**TASK**
Could you write out the career summary again, starting with "Personal information" and going on through "Platense / 5 / (0)", swapping "Midfielder" for "Forward"?

**PASSAGE FOR REVIEW**
=== Begin Enclosure ===
Personal information
- Full name: Rodolfo Salvador Biondi Logguzzo
- Date of birth: 24 January 1926
- Place of birth: Villa Urquiza, Buenos Aires, Argentina
- Date of death: 24 November 2016 (aged 90)
- Place of death: Santiago, Chile
- Position: Midfielder

Senior career*
- Years: Team / Apps / (Gls)
- 1943: Acassuso / 17 / (0)
- 1945–1947: Boca Juniors / 3 / (0)
- 1948–1950: Everton
- 1951: Platense / 5 / (0)
- 1952: Everton
- 1953: Boca Juniors / 0 / (0)
- 1954: Everton
- 1955: Unión La Calera
- 1956: Deportes La Serena
- 1957: Unión La Calera

Managerial career
- 1958: Unión La Calera
- 1959–1963: Everton
- 1964: Unión La Calera
- 1965–1966: Audax Italiano
- 1967: Unión La Calera
- 1968–1969: Chile (assistant)
- 1969: Chile (caretaker)
- 1969: Cadetes ACF
- 1969: Magallanes
- 1969–1970: Audax Italiano
- 1974: Unión San Felipe
- 1975: Unión La Calera
- 1976: Huachipato
- 1978–1979: Ferroviarios
- 1979: Audax Italiano
- 1980: Universidad de Chile (youth)
- 1981: Iberia-Bío Bío
- 1982: Audax Italiano (assistant)
- 1983: Santiago Wanderers (assistant)
- 1983: Santiago Wanderers (interim)
- 1984: Cadetes V Región
- 1986–1994: Universidad de Chile (youth)
=== End Enclosure ===
[Recorded data]
=== Begin Enclosure ===
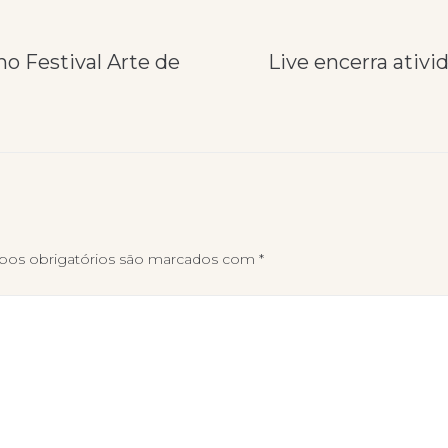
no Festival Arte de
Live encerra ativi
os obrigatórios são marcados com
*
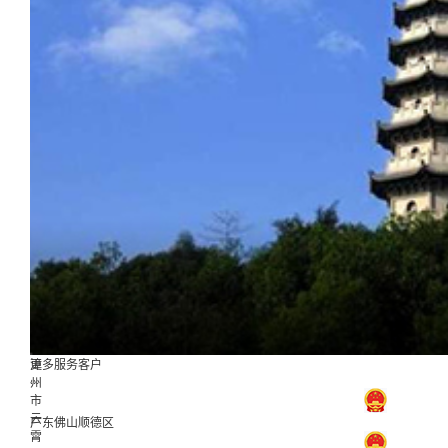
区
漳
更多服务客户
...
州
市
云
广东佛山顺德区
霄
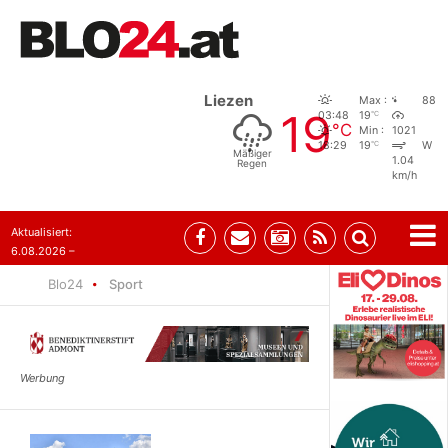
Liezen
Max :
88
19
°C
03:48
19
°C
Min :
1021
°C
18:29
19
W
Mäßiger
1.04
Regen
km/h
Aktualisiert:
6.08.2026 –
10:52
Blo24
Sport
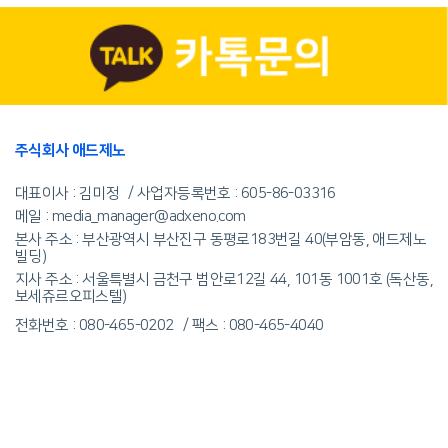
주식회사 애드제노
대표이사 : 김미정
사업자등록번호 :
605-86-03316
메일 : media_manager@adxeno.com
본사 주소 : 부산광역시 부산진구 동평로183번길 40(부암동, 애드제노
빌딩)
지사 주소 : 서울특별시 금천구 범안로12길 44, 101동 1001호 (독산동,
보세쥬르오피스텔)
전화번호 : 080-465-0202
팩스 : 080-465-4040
=== End Enclosure ===
=== Begin Enclosure ===
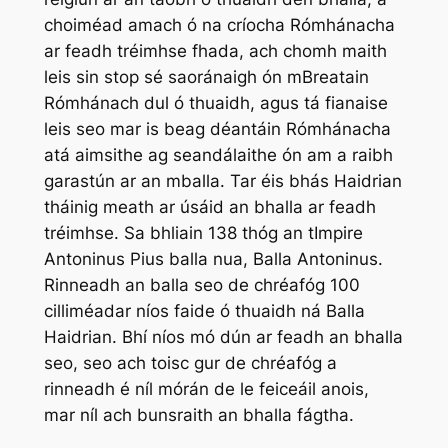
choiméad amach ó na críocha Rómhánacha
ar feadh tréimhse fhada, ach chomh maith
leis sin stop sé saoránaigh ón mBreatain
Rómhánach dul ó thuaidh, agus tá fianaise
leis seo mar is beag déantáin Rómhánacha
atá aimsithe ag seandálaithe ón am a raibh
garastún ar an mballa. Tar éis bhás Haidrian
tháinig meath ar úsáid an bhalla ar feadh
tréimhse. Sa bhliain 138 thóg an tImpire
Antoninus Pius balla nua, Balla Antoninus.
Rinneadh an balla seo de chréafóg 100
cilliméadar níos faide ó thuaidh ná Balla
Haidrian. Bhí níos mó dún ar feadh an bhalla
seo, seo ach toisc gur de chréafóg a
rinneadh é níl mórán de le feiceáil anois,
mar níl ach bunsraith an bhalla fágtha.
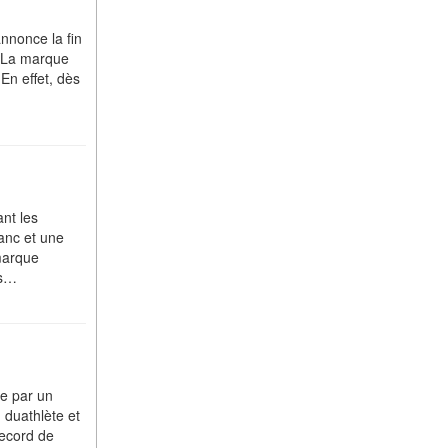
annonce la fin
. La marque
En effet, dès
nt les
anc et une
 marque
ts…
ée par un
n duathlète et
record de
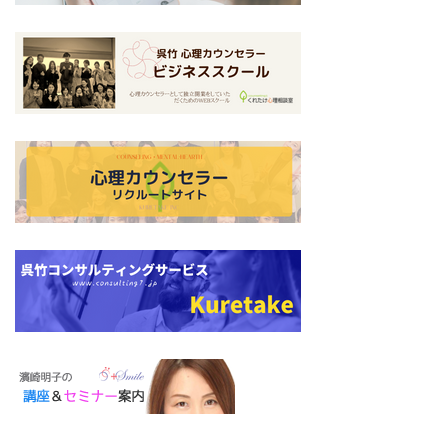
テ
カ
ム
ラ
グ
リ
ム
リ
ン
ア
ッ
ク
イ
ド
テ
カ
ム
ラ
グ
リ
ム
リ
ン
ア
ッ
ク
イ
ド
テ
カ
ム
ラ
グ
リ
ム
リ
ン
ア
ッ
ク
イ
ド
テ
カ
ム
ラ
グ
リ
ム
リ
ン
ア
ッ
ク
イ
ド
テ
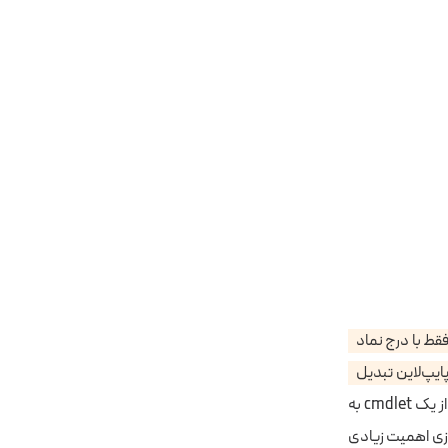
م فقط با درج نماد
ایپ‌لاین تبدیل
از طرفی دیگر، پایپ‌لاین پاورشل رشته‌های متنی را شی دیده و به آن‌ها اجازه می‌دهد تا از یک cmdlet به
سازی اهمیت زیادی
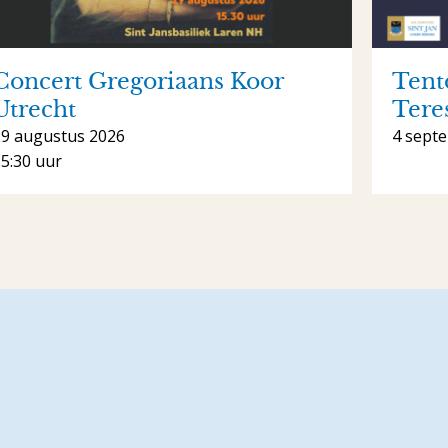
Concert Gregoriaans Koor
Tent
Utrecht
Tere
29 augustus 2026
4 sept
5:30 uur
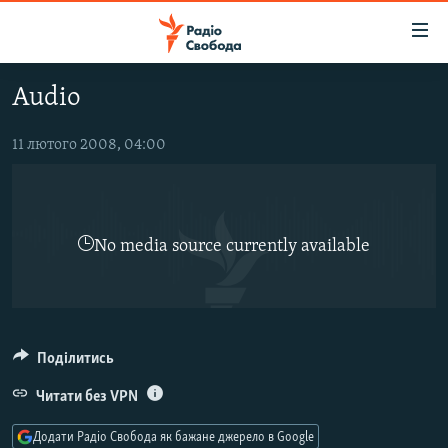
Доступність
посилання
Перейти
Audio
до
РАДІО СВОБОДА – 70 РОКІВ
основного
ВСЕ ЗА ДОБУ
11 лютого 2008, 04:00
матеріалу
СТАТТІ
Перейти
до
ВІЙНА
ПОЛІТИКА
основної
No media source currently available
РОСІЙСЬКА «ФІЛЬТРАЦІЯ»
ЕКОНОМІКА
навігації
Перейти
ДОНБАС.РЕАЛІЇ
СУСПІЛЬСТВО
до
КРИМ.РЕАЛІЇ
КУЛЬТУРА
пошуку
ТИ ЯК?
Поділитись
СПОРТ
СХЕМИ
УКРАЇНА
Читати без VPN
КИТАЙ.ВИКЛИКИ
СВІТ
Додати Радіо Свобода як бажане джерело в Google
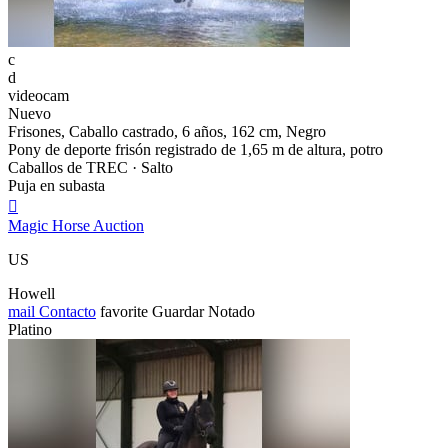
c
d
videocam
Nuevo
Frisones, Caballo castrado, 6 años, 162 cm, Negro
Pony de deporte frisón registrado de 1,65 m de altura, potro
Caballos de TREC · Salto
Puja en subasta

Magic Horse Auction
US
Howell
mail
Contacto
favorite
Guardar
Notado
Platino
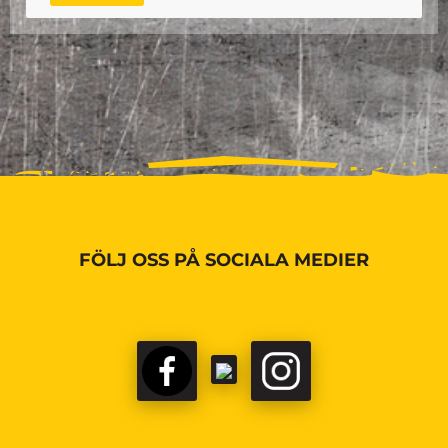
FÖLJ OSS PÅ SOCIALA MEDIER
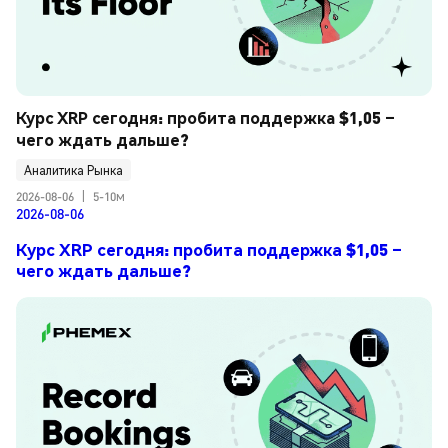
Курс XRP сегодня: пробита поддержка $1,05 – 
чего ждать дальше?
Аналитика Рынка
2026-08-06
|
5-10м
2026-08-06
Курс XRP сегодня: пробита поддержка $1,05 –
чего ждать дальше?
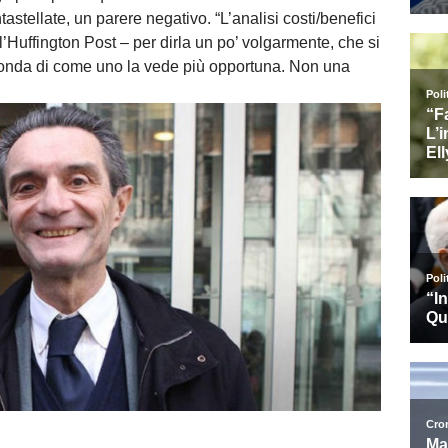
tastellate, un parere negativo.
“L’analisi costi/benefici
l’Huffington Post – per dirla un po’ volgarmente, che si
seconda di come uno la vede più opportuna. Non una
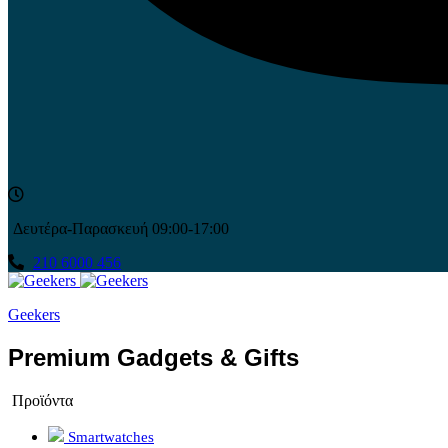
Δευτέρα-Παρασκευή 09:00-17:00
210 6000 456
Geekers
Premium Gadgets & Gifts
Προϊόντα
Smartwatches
=== End Enclosure ===
=== Begin Enclosure ===
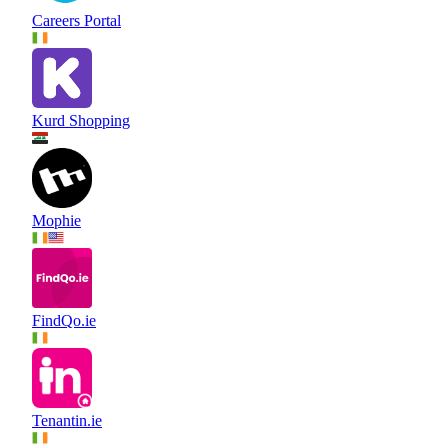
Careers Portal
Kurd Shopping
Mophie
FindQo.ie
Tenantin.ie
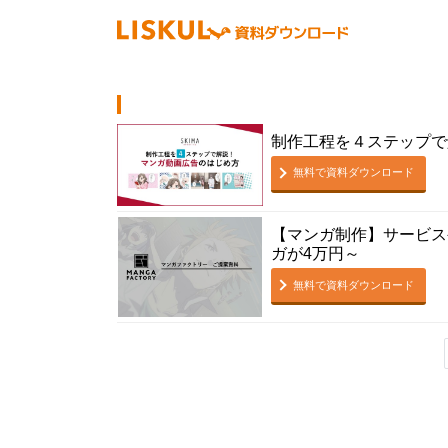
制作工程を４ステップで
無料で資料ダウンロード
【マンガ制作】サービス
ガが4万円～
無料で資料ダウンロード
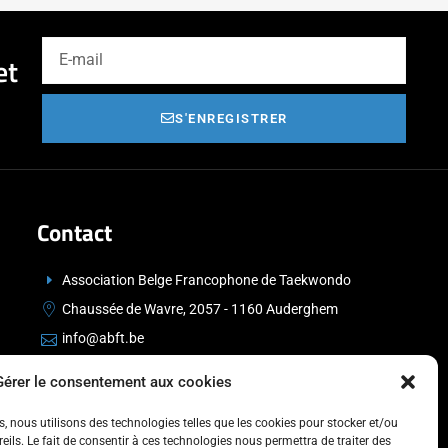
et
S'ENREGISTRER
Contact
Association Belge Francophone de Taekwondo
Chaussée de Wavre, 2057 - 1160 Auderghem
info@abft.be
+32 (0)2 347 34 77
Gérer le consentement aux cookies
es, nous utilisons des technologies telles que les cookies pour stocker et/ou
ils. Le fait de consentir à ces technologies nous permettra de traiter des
=== End Enclosure ===
**WRITTEN ANSWER**
Personal information
- Full name: Rodolfo Salvador Biondi Logguzzo
- Date of birth: 24 January 1926
- Place of birth: Villa Urquiza, Buenos Aires, Argentina
- Date of death: 24 November 2016 (aged 90)
- Place of death: Santiago, Chile
- Position: Forward

Senior career*
- Years: Team / Apps / (Gls)
- 1943: Acassuso / 17 / (0)
- 1945–1947: Boca Juniors / 3 / (0)
- 1948–1950: Everton
- 1951: Platense / 5 / (0)